Hi sorry I should've put this up earlier, I have modified the SEO path aswell I feel the .html is a little outdated and easier to a customer to remember a path like /book than /book.html.

So my first hit was actually https://www.example.com/sdfadsfaf this then gave the result shown in the database as expected.

 

By doing this it also means I can see if there are any people linking to old images on the site   and replaced the image with the companies logo.

 

So on line 49 in the SEO class file I set the extension to null and then adjusted the .htaccess file to:

  RewriteCond %{REQUEST_FILENAME} !-f
  RewriteCond %{REQUEST_FILENAME} !-d
  RewriteCond %{REQUEST_URI} !=/favicon.ico
  RewriteRule ^(.*)?$ ?seo_path=$1 [L,QSA]

This also removes index.php, I tested extensively as this is a live site and after 2 hours gave up trying to break it. 

I think that line 542 in the functions php file should respect this variable also to save adjustment from multiple places.

 

I did think about this at line 240, doing a global search for the string $GLOBALS['seo']->getItem( I could only see this used in the controller.index.php so really I should leave that code as is.

If an empty path is used this wouldn't be from a user input as that is always caught, as the path is always present.

 

I understand what you mean so thinks for that.

 

It would be nice to see this in the future as part of the core code of CubeCart, with options in the admin settings to disable the .html and enable 404 catching with a 301 redirect.
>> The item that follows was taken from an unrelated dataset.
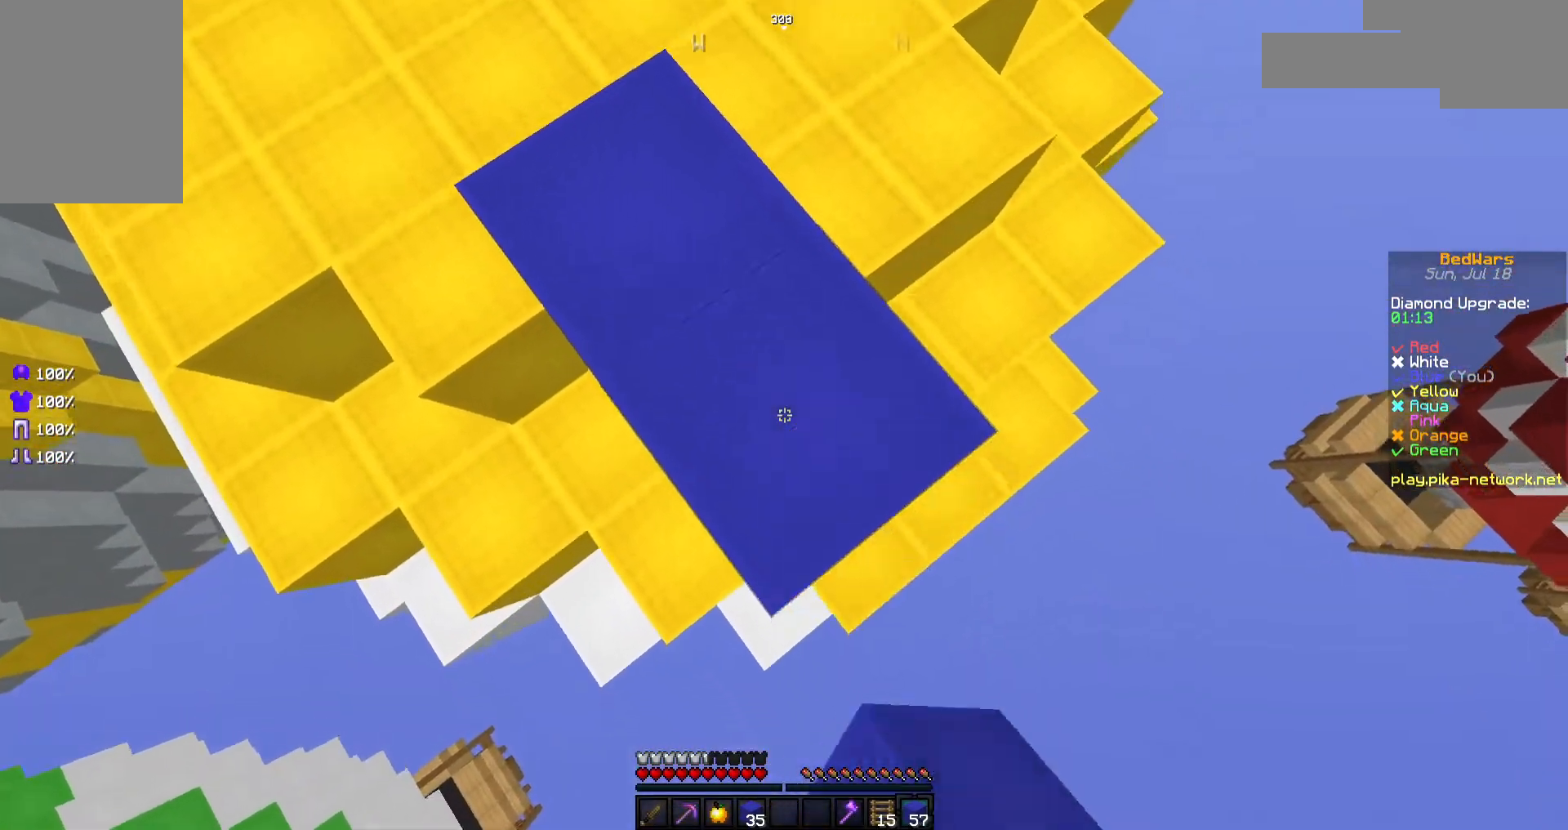
{"keys": ["d", "s"], "mouse": ["right"], "events": []}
This would really help with the SEO.

 

When I installed CubeCart you can see the drop in queries as I had no insight to what was out there, I tried some backlink checks but still missed a few key links, also the existing site died after the webhost upgrade to PHP 5.4 the shop the customer had was too old to support this version so had no time to spend into researching the existing links just had to get it done. Which is always bad a redesign can seriously affect your page ranking.

 

Here is the graph from Google webmaster tools to show you what happened in this case, the drop is when it went belly up and after I installed CubeCart, the increase which is only within 24 hours! Is after I implemented my code and closely started managing the 404s.

 

 

 

Now the next thing on my tick list is to do the microdata for the products pages.

 

Thanks for your help it is nice to have a good support when using a product and I will be recommending CubeCart to a few other my other customers.

[Dirty Butter]

I tried unsuccessfully to add the google microdata to the products page on a Blueprint site. I will be very interested to see what you manage with this.

[Hicens]

Will be more than happy to update the forum with my findings and work.

I will do so as a new post.

You said "products" page, I guess you mean the product page as microdata will not work on a category page the schema for product can only appear once on a page, from memory.

[Dirty Butter]

I misspoke - yes - the single product page.